■ INPUT FOR THIS TASK

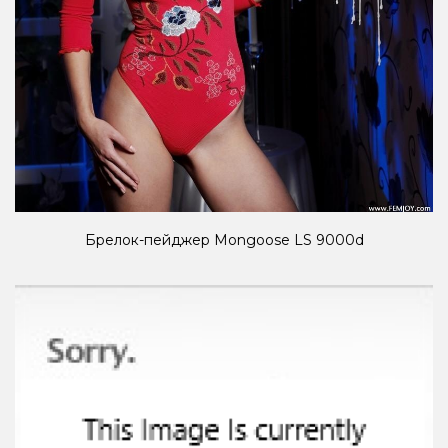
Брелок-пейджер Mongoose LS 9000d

---

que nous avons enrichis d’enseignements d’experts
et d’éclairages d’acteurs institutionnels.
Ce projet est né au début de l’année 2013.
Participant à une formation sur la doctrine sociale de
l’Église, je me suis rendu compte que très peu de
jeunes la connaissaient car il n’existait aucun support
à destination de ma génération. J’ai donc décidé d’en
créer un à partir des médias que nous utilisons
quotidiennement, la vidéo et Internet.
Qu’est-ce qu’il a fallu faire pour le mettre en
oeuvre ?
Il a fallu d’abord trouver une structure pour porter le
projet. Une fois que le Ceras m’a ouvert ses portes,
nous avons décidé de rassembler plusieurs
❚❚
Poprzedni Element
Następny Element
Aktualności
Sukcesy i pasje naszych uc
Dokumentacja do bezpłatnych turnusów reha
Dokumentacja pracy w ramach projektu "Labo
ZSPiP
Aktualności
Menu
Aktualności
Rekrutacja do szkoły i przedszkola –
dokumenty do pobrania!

■ HOW TO COMPLETE THIS TASK
Please reproduce exactly the lines in the listing above from the one containing "projet. Une fois" through the one containing "dokumenty do pobrania!", both included, and nothing more.

■ RESPONSE BELOW
projet. Une fois que le Ceras m’a ouvert ses portes,
nous avons décidé de rassembler plusieurs
❚❚
Poprzedni Element
Następny Element
Aktualności
Sukcesy i pasje naszych uc
Dokumentacja do bezpłatnych turnusów reha
Dokumentacja pracy w ramach projektu "Labo
ZSPiP
Aktualności
Menu
Aktualności
Rekrutacja do szkoły i przedszkola –
dokumenty do pobrania!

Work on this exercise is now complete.